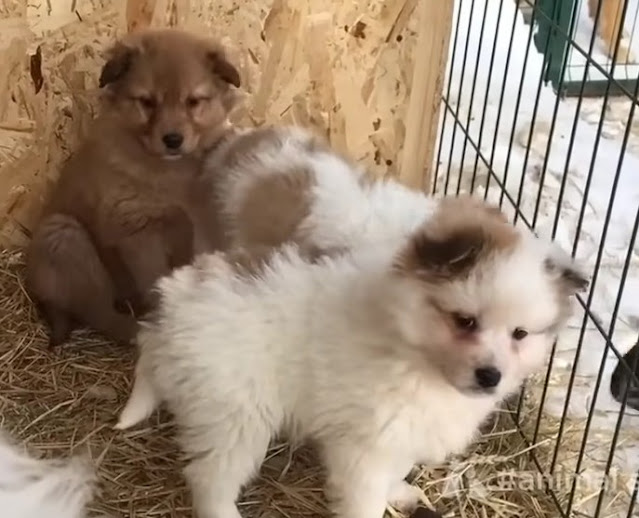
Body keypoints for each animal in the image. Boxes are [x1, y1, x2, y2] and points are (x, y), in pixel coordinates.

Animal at [25, 28, 242, 350]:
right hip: (64, 237)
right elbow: (156, 281)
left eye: (193, 101)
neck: (172, 171)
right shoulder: (139, 232)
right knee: (101, 314)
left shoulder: (195, 224)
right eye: (147, 102)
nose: (173, 139)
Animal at [116, 197, 592, 518]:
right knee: (209, 479)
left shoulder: (397, 434)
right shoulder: (364, 447)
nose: (490, 376)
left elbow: (394, 472)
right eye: (465, 321)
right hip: (235, 415)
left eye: (520, 334)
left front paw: (400, 492)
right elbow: (365, 501)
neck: (411, 348)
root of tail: (171, 302)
--
Return every line above exactly, omitting images.

Body keypoints for each animal in the image. Boxes are [x1, y1, x2, y2] and points are (x, y), in pixel coordinates.

Animal at [25, 28, 242, 350]:
right hip: (64, 237)
right elbow: (156, 281)
left eye: (193, 101)
neck: (172, 171)
right shoulder: (139, 232)
right knee: (101, 314)
left shoulder: (195, 224)
right eye: (147, 102)
nose: (173, 139)
Animal at [116, 197, 592, 518]:
right knee: (209, 479)
left shoulder: (397, 434)
right shoulder: (364, 447)
nose: (490, 376)
left elbow: (394, 472)
right eye: (465, 321)
right hip: (235, 415)
left eye: (520, 334)
left front paw: (400, 492)
right elbow: (365, 501)
neck: (411, 348)
root of tail: (171, 302)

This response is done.